(Listed entries)
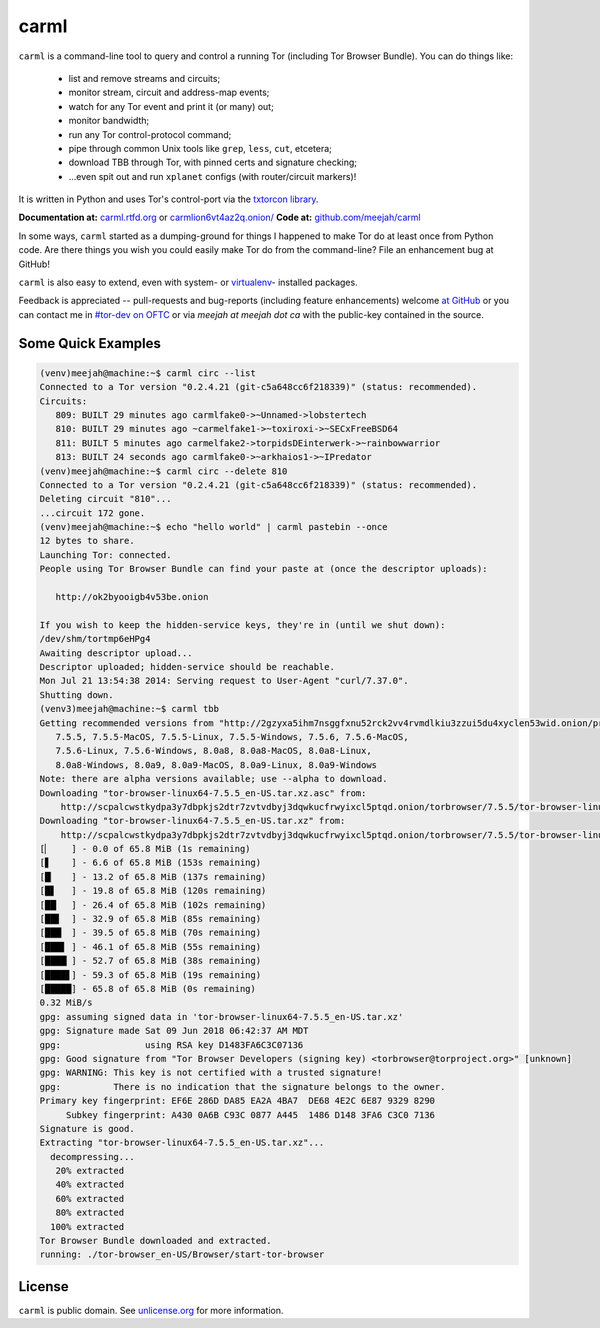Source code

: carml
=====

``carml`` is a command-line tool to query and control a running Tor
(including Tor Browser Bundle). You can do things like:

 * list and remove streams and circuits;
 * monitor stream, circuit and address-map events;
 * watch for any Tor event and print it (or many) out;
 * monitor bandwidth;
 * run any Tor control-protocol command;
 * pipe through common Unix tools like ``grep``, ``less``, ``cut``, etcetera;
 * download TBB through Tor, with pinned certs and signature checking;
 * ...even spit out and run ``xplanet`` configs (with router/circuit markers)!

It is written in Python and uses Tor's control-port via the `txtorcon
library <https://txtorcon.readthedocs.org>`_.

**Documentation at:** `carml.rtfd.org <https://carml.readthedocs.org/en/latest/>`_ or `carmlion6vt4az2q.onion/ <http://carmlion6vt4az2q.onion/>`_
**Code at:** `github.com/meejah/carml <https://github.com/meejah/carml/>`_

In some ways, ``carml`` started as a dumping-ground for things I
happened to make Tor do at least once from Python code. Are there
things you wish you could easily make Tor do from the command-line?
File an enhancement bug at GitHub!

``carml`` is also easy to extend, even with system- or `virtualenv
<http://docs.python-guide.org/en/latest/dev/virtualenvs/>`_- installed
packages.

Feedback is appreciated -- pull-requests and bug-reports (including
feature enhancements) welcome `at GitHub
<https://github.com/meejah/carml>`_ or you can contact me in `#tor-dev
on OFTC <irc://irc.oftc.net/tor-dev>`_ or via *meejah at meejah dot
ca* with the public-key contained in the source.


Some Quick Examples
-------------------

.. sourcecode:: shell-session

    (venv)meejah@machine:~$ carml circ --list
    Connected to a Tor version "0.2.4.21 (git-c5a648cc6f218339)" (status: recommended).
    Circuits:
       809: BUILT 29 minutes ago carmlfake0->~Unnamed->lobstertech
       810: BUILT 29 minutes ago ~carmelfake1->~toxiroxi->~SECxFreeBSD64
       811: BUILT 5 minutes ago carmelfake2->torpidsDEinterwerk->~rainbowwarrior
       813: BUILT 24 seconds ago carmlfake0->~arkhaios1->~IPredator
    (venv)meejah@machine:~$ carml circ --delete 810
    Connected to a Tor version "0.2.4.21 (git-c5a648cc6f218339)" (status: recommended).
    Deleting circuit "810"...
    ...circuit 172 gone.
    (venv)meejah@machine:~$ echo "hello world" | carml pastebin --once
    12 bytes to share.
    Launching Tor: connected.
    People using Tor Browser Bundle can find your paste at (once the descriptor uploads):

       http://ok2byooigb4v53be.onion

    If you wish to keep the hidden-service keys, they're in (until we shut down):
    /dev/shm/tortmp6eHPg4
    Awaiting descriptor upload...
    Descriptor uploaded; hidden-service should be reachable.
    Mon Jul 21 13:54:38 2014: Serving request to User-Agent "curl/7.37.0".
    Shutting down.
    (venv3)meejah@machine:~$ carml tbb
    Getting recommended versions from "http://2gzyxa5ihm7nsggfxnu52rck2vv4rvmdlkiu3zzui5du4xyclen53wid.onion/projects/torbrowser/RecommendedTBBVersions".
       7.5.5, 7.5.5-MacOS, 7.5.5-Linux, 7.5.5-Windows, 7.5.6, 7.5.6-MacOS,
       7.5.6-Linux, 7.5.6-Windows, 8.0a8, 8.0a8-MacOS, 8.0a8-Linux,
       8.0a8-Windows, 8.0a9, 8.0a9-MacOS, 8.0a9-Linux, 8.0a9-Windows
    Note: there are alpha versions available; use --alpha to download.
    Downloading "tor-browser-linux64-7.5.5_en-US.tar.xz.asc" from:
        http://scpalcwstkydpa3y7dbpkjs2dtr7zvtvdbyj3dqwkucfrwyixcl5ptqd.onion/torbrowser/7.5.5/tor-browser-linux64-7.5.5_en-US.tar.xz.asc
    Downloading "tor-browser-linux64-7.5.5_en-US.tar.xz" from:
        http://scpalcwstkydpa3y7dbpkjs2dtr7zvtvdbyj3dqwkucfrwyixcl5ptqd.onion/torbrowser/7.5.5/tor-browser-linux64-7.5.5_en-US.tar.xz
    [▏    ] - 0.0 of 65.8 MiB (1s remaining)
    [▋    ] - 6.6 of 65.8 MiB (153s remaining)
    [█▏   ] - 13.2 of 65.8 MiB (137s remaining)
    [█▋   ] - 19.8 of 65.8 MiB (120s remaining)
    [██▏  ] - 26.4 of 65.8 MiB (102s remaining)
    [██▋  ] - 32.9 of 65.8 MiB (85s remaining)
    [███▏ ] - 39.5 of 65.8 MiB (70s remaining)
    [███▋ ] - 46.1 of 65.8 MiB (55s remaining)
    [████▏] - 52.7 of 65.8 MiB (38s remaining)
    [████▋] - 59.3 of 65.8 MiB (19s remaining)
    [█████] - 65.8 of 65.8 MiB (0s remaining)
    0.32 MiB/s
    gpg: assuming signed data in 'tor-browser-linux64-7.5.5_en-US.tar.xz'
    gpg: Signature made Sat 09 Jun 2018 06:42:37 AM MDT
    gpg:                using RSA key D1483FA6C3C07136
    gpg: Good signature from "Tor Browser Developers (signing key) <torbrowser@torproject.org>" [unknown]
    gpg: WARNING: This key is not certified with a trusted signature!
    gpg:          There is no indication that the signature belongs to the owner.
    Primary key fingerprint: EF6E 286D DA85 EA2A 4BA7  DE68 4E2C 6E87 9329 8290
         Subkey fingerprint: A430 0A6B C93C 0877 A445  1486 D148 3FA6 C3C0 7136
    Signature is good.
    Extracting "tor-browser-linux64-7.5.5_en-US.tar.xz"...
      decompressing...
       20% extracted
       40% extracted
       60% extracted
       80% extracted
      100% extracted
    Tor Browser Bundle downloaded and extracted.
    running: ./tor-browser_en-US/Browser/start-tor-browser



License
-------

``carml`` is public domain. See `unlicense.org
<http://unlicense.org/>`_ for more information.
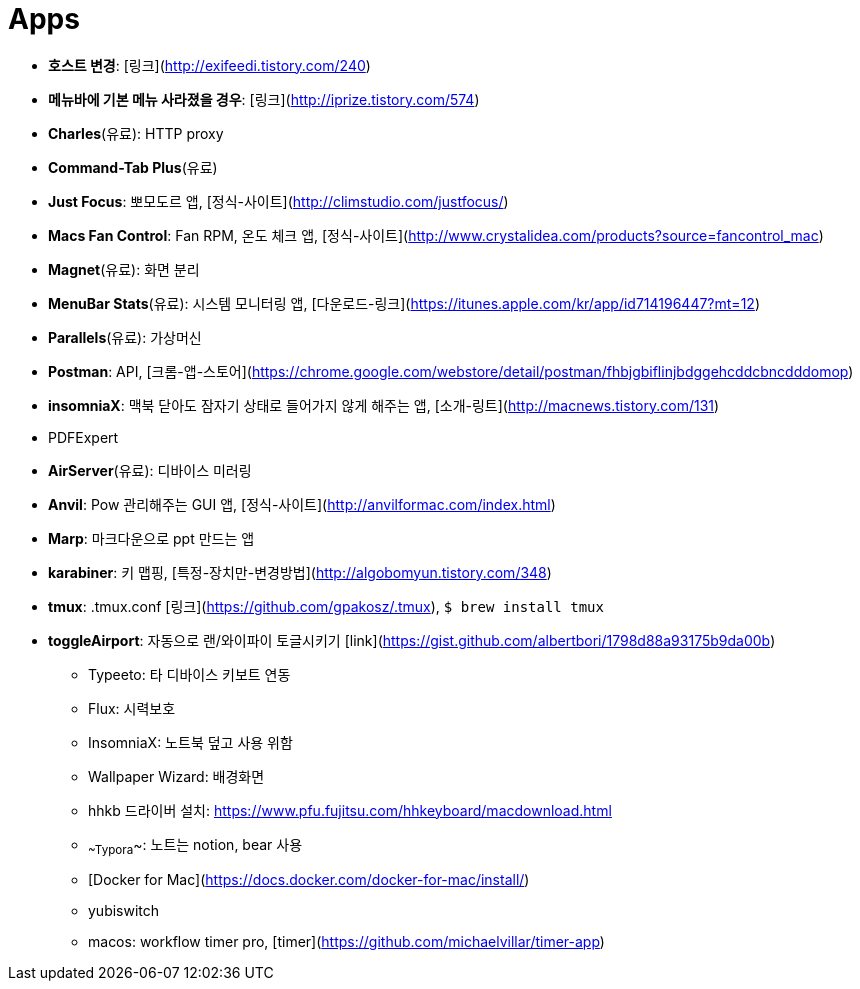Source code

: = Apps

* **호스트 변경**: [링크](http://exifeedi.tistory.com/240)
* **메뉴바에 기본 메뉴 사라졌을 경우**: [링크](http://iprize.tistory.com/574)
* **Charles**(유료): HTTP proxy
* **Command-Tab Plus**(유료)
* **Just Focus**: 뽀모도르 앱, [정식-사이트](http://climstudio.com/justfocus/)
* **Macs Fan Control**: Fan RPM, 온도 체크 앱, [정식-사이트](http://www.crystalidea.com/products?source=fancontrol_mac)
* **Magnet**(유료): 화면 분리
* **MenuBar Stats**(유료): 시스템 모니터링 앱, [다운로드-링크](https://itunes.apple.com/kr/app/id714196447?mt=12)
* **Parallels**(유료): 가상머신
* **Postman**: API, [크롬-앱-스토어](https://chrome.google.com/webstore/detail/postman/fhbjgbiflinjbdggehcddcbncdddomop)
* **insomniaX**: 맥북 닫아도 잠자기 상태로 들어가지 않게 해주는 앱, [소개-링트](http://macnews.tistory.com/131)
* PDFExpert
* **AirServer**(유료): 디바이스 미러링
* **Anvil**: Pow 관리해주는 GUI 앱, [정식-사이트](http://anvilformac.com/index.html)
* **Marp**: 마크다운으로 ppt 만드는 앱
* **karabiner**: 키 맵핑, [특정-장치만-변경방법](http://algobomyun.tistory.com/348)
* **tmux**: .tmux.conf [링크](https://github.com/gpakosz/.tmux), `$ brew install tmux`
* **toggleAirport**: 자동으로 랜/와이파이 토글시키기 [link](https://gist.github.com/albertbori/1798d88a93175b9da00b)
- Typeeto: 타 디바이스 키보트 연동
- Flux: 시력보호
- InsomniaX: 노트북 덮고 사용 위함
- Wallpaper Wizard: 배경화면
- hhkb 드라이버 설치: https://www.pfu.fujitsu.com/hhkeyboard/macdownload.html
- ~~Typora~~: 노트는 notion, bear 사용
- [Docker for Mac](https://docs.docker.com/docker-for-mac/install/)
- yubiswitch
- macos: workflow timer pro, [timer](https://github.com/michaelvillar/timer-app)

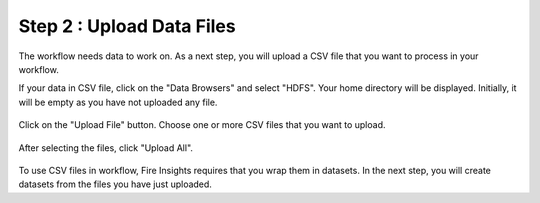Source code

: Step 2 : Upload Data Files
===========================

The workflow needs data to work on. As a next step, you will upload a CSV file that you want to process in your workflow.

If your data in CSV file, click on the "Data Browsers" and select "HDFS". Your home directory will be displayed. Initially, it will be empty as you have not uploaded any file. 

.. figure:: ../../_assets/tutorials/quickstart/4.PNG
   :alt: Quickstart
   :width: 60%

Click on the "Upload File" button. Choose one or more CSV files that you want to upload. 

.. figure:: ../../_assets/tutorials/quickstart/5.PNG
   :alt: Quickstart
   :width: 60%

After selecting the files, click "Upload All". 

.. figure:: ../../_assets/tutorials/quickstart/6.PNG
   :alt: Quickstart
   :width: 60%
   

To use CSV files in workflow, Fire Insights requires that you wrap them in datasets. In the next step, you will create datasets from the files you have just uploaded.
(End Listed entries)
# Job item
Working from the entries above, return all lines that contain "디바이스".

# Solution to the problem
* **AirServer**(유료): 디바이스 미러링
- Typeeto: 타 디바이스 키보트 연동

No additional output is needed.